## Task details
Condense the paragraph beginning "His octogenarian aerial adventures" in the text about Tom Hardy below into a short bulleted list that keeps its main facts.

Tuesday, May 29, 2012

Tom Hardy, Marine

Thomas William Hardy, of Columbus, Mississippi, passed away earlier this month.   He was 93. 

Only weeks before his death,  Hardy climbed into his sail plane for one last flight; logging the last hour in a flight record opened nearly eight decades before.

A 1939 graduate of Mississippi State, Hardy put his degree in Mechanical Engineering and his love of flying to work together as an experimental test engineer with the Pratt and Whitney Aircraft Corporation. 

When his nation went to war, he went with it.

Flying F-4U Corsairs with the famed "Checkerboards" of Marine Fighter Squadron (VMF) 312, Hardy was credited with three official victories against Japanese pilots.  

Like most in his generation, Hardy was circumspect about his wartime experience.  He was not, however, bashful about his love of flying. 

His octogenarian aerial adventures in the skies over Mississippi are the stuff of local legend.  One newspaperman in his hometown went as far as to call Hardy, "the Edmund Hillary of Mississippi."  Most who knew of his sail plane sorties were unaware that his time in the air also included time logged in mortal combat during a war fought when he and his nation were much younger and the battle lines were drawn between America and its enemies -- not between Americans.

The Colonel had the good fortune to meet Tom Hardy eight or ten years ago.  The Colonel's father and buddies have for many years held a Sunday afternoon sporting clays match in which Hardy was a frequent participant.  At one such outing, the Colonel was introduced to an elderly, yet spry, gentleman with, "this is Tom Hardy.  He was a Marine fighter pilot in World War Two."

The Colonel began to launch into a practiced spiel reserved for Marines from generations before his own, wherein he thanks the older veterans for their legendary service that "makes being a Marine such an honor today."  

Hardy didn't allow the Colonel to finish, "We're here to shoot.  Let's shoot."

We shot.

Men like Tom Hardy are a rare commodity.  They are quietly heroic, living their lives with more purpose and energy than a dozen lesser men who believe, and pronounce, themselves superior.

## Provided material

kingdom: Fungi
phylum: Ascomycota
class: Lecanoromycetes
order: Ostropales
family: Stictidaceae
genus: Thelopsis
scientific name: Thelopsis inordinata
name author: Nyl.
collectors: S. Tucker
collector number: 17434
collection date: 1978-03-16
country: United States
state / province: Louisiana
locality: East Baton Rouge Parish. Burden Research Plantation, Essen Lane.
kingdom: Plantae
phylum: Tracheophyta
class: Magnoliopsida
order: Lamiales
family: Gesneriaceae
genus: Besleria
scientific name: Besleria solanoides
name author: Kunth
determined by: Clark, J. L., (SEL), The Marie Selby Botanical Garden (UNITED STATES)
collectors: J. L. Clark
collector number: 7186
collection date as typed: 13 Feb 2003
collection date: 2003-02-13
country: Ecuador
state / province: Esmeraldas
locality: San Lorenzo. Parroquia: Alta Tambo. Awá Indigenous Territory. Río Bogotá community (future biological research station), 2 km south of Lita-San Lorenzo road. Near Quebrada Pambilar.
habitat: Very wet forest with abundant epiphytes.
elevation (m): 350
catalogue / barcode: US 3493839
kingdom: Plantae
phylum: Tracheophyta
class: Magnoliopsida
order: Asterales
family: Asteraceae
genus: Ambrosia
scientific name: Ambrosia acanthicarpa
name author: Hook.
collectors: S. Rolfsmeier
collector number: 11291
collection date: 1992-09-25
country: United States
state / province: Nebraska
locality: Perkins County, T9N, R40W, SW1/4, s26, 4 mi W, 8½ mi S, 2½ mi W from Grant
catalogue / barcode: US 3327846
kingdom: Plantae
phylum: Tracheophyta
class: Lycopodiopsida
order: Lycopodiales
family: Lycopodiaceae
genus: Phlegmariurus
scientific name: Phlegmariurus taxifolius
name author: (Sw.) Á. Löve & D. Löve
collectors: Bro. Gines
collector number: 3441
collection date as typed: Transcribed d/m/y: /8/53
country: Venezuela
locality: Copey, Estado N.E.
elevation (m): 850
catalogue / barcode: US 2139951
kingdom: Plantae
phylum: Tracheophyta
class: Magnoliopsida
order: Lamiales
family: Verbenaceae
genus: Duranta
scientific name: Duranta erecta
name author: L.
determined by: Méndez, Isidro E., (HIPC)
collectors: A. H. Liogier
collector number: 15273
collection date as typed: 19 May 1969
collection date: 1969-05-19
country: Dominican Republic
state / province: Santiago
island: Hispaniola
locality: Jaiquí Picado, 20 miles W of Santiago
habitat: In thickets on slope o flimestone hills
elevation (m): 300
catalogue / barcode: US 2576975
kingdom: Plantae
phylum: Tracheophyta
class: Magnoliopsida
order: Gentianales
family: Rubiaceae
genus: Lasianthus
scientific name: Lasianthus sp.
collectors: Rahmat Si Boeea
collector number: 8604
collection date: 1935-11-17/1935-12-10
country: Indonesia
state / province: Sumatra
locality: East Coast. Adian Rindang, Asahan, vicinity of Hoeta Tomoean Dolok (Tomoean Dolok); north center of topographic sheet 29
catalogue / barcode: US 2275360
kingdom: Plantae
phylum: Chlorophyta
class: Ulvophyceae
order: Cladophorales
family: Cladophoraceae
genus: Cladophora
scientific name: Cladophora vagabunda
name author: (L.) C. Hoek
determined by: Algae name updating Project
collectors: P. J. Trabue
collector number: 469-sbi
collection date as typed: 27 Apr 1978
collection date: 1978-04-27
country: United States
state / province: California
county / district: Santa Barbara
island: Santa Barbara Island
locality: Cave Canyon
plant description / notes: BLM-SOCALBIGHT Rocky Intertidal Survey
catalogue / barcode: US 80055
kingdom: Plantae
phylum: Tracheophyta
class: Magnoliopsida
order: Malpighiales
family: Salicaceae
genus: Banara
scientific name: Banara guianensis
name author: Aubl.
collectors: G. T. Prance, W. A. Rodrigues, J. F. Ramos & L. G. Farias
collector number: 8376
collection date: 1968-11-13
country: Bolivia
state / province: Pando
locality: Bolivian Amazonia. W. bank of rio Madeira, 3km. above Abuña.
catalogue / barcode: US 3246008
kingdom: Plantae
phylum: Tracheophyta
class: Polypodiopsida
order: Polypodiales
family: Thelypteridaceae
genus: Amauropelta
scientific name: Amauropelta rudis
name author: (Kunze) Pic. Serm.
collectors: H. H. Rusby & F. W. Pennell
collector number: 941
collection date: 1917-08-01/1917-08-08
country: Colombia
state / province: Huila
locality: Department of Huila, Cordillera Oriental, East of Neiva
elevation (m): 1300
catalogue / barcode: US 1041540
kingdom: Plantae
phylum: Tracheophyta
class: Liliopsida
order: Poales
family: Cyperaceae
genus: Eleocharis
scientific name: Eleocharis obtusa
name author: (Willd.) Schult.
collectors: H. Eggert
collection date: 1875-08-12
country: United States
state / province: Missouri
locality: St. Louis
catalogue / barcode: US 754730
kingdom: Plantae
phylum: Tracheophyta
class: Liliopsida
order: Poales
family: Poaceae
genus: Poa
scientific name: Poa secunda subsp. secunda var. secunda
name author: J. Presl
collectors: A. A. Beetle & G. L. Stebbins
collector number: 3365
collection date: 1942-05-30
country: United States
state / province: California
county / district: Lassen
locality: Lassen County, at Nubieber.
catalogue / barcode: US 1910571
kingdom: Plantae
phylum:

## Final result
- Hardy's flights in his eighties over Mississippi became local legend.
- A newspaperman in his hometown called him "the Edmund Hillary of Mississippi."
- Most people who knew of his sail plane flights did not know he had also flown in combat.
- That combat came in a war fought when he and the nation were much younger.
- In that war the battle lines were drawn between America and its enemies, not between Americans.